_REQUIREMENT_
Could you reproduce the lines below exactly, starting with the first one and going on through the line that contains "What is the ratio", with nothing after it?

_SUPPLIED RECORDS_
****************

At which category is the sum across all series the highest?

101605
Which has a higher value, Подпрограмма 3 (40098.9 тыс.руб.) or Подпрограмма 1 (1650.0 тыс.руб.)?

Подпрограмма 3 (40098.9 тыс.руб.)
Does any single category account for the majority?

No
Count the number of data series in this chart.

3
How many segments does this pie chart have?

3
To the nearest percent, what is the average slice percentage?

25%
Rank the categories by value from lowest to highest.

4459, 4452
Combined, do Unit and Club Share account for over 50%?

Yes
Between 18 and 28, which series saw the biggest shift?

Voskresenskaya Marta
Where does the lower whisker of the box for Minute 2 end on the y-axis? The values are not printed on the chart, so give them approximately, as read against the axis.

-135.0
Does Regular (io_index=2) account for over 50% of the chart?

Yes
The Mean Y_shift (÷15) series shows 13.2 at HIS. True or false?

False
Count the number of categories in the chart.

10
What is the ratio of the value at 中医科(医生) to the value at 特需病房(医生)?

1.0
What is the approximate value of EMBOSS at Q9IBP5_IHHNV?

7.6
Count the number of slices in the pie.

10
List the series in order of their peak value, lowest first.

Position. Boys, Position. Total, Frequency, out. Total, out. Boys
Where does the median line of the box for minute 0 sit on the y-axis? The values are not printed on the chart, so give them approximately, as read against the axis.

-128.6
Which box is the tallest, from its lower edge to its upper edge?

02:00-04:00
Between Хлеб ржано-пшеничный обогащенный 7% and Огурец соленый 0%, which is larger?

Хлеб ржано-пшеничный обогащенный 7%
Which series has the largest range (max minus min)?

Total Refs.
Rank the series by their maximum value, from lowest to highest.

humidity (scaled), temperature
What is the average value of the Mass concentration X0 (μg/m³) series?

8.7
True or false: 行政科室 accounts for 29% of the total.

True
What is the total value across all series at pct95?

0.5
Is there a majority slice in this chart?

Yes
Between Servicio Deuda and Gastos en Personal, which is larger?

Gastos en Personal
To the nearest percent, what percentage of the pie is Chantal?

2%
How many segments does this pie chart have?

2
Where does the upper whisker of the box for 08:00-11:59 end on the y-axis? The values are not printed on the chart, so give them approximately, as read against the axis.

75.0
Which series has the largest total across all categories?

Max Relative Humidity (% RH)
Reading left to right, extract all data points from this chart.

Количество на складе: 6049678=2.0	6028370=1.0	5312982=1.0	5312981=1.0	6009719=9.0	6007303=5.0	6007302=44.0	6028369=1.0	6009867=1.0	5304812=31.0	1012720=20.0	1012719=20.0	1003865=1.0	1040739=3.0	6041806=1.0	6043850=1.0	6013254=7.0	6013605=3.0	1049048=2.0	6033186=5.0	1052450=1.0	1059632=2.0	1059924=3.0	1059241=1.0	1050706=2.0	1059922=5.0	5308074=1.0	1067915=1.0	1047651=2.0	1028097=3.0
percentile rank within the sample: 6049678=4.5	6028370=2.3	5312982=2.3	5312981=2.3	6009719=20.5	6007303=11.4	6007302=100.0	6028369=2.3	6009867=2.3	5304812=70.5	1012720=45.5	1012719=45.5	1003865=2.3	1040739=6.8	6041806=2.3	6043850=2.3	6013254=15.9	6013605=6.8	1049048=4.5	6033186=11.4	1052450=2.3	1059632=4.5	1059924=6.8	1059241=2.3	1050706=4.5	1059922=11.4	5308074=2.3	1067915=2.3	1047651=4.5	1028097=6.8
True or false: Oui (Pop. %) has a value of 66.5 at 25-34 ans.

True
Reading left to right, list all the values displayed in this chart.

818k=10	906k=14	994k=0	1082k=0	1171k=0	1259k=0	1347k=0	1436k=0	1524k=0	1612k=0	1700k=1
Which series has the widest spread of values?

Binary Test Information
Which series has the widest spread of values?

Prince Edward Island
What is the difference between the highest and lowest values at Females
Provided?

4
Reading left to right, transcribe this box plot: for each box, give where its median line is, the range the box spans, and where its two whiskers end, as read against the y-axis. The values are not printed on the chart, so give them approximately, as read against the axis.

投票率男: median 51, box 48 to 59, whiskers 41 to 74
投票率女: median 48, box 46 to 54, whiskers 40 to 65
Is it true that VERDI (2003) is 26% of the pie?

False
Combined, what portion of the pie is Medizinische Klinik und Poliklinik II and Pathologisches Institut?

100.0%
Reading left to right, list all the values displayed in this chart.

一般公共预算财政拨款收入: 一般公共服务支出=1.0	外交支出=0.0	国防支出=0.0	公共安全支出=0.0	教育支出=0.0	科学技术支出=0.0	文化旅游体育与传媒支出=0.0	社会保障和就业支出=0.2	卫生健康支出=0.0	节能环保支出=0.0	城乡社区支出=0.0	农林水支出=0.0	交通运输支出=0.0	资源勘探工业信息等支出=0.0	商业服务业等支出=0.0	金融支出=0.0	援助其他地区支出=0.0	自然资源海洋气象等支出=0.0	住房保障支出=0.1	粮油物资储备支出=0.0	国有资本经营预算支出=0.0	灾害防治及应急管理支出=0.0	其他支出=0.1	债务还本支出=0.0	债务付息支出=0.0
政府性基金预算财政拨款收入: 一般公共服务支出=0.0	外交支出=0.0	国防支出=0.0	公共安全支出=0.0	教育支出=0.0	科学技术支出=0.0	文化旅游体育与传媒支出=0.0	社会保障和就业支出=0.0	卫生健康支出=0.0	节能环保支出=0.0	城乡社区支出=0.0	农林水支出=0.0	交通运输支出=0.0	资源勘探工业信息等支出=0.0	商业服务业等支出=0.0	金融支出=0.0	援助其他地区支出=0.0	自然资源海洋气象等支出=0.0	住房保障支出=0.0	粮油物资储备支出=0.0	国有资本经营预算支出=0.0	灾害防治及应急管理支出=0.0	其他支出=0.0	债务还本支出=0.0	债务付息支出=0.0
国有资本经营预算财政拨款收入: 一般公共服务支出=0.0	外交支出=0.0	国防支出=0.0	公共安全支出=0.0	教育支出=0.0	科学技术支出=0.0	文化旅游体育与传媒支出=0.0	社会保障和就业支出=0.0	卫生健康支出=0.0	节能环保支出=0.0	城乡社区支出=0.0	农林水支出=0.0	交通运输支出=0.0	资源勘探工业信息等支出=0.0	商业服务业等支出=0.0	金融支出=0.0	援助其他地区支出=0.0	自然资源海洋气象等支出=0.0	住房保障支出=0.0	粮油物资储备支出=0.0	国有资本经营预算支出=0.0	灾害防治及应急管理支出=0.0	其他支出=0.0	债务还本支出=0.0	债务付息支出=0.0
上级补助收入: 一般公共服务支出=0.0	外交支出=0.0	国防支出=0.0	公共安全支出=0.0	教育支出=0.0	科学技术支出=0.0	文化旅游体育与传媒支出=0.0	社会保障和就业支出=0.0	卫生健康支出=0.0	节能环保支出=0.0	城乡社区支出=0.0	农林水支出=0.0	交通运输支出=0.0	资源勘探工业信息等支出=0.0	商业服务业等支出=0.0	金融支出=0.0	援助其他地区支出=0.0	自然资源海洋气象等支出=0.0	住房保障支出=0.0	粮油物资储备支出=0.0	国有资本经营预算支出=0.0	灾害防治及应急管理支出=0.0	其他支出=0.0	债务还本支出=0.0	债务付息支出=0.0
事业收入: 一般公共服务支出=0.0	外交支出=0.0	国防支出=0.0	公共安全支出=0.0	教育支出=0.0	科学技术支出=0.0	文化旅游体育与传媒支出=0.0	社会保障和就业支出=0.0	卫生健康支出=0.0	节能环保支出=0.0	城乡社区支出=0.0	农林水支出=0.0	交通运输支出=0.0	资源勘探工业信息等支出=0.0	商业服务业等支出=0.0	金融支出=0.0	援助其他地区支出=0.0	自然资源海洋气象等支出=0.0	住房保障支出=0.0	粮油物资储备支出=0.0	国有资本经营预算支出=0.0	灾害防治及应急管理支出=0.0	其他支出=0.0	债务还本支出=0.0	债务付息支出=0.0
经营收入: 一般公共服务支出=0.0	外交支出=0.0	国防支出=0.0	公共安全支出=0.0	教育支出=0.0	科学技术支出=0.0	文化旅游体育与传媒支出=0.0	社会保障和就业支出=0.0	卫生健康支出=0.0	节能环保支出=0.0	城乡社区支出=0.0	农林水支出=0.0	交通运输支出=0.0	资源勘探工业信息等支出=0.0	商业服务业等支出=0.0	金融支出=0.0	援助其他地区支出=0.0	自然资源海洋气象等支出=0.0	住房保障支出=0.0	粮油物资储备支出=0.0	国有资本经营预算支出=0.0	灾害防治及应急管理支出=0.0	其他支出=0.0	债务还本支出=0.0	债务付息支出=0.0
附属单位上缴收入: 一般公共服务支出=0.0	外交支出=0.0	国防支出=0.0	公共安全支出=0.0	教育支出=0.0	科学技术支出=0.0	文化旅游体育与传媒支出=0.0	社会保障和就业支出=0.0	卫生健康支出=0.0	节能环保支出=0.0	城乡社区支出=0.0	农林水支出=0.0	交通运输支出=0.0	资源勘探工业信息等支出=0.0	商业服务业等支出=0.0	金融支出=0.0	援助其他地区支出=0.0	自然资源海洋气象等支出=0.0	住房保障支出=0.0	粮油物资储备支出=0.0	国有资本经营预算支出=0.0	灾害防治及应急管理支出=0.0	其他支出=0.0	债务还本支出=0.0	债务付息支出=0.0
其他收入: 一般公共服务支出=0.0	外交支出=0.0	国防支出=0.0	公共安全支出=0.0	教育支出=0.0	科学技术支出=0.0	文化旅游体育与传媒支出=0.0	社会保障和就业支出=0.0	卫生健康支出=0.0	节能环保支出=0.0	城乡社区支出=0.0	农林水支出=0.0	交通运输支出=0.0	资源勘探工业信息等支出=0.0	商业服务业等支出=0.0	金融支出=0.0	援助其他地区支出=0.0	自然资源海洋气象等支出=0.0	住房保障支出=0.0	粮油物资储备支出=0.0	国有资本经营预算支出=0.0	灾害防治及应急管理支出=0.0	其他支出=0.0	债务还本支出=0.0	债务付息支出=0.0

****************

_TASK SOLUTION_
At which category is the sum across all series the highest?

101605
Which has a higher value, Подпрограмма 3 (40098.9 тыс.руб.) or Подпрограмма 1 (1650.0 тыс.руб.)?

Подпрограмма 3 (40098.9 тыс.руб.)
Does any single category account for the majority?

No
Count the number of data series in this chart.

3
How many segments does this pie chart have?

3
To the nearest percent, what is the average slice percentage?

25%
Rank the categories by value from lowest to highest.

4459, 4452
Combined, do Unit and Club Share account for over 50%?

Yes
Between 18 and 28, which series saw the biggest shift?

Voskresenskaya Marta
Where does the lower whisker of the box for Minute 2 end on the y-axis? The values are not printed on the chart, so give them approximately, as read against the axis.

-135.0
Does Regular (io_index=2) account for over 50% of the chart?

Yes
The Mean Y_shift (÷15) series shows 13.2 at HIS. True or false?

False
Count the number of categories in the chart.

10
What is the ratio of the value at 中医科(医生) to the value at 特需病房(医生)?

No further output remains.